Can i install all my applications on an external hard disk and leave the main hard disk alone?
You can! And there are a few distinct advantages of such an approach too, because OS X handles applications differently from Windows, the main advantage being a sudden logic board or hard disk failure will not take down your work since you have everything stored on an external media: just connect your external hrad disk to another Mac and you should be up and working in no time. (assuming that you hvae more than 1 Mac at home, that is.) Remember that OS X applications are all self-contained in an .app folder. This is different from Windows, which rellies on DLLs and registry keys.
Installing an application on an external drive is the same as installing it as one would on the Mac’s main hard disk: just drap and drop the .app into the external drive. And you can run it from there once the application has fully copied itself over.
If the application comes with an installer package, just run the installer like you would for a normal OS X application installer, clicking ‘yes’ until you reach the part where you are prompted to select an install location. Select your external drive and proceed with the rest of the installer as usual. Do take note, however, that some applications will not permit you to install them on external media (especially drivers).
Once you have completed the installation/drag-and-drop, just run the application from your external hard disk. There is likely to be a performance penalty, since USB/Firewire is usually slower in data transfer as compared to SATA.
However, do take note that any application that is installed via an installer on your external hard disk has some problems if you are using the external hard disk on another Mac. Firstly, the initial startup of the application will be significantly slower because the application needs to create support files in the Mac computer it is connected to in order to ensure that it can run. These support files are not very large, but they do have a significant impact on the initial start-up time of the application. (This is especially true if you are running an application like NeoOffice on an external drive)
In addition, applications that require a serial number or an activation code (eg: Final Cut Express, Adobe CS, MS Office, etc) to run will not work if the hard disk is connected to another Mac; the application will insist on an activation or serial number before you are allowed to continue using it, as files containing information about its activation are stored on the Mac it was installed on, which are naturally absent in another Mac.

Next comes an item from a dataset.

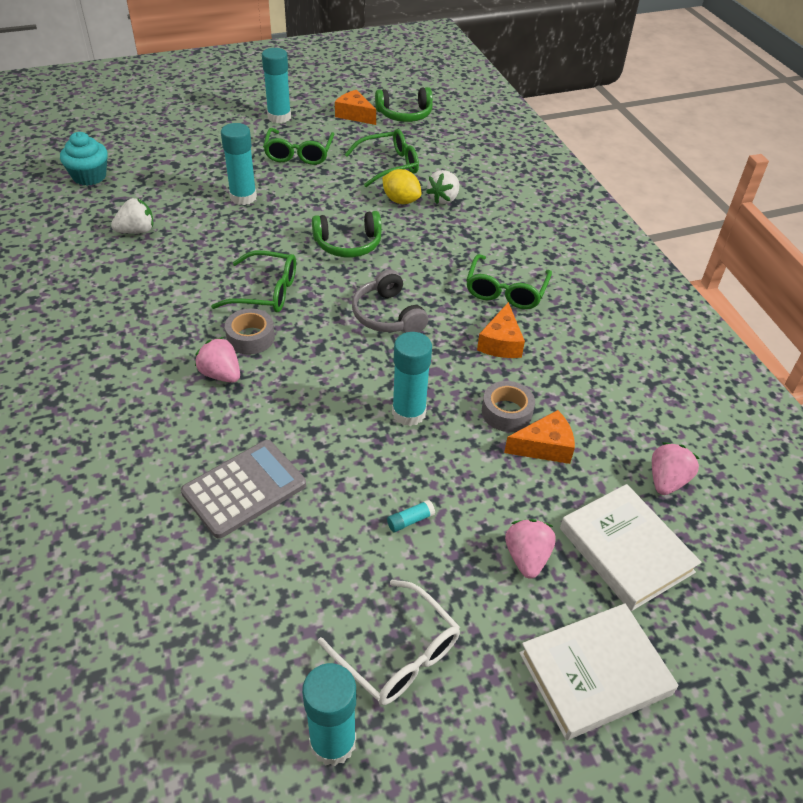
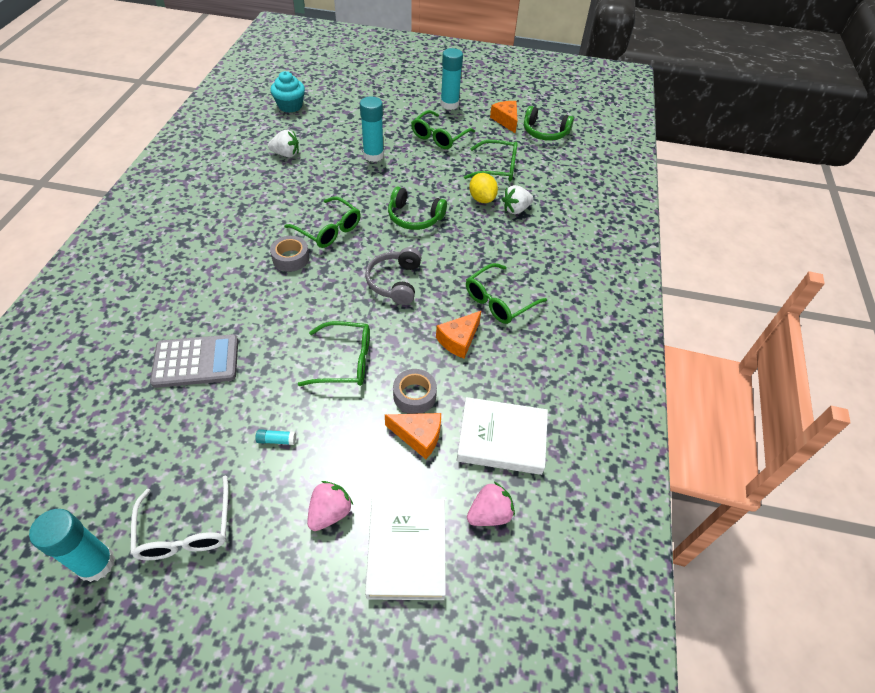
camera: 30 degrees right, 5 degrees up
(221, 374) = (250, 276): pink strawberry -> none
(409, 413) = (345, 361): turquoise glue stick -> green glasses
(594, 673) = (298, 629): white book -> white book (502, 438)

That said, having your work stored on a portable medium is still a very good way to ensure productivity if your current Mac suddenly dies from hardware failure. Just remember to make backups of your external hard disk, otherwise you’d be finished if your external media dies on you.
Last but not least, remember that even if your hard disk is formatted as FAT, the applications you’ve installed will not run if you plan to connect the hard disk to a Windows PC (your documents should still work). And naturally, a HFS formatted hard disk cannot be read by Windows at all.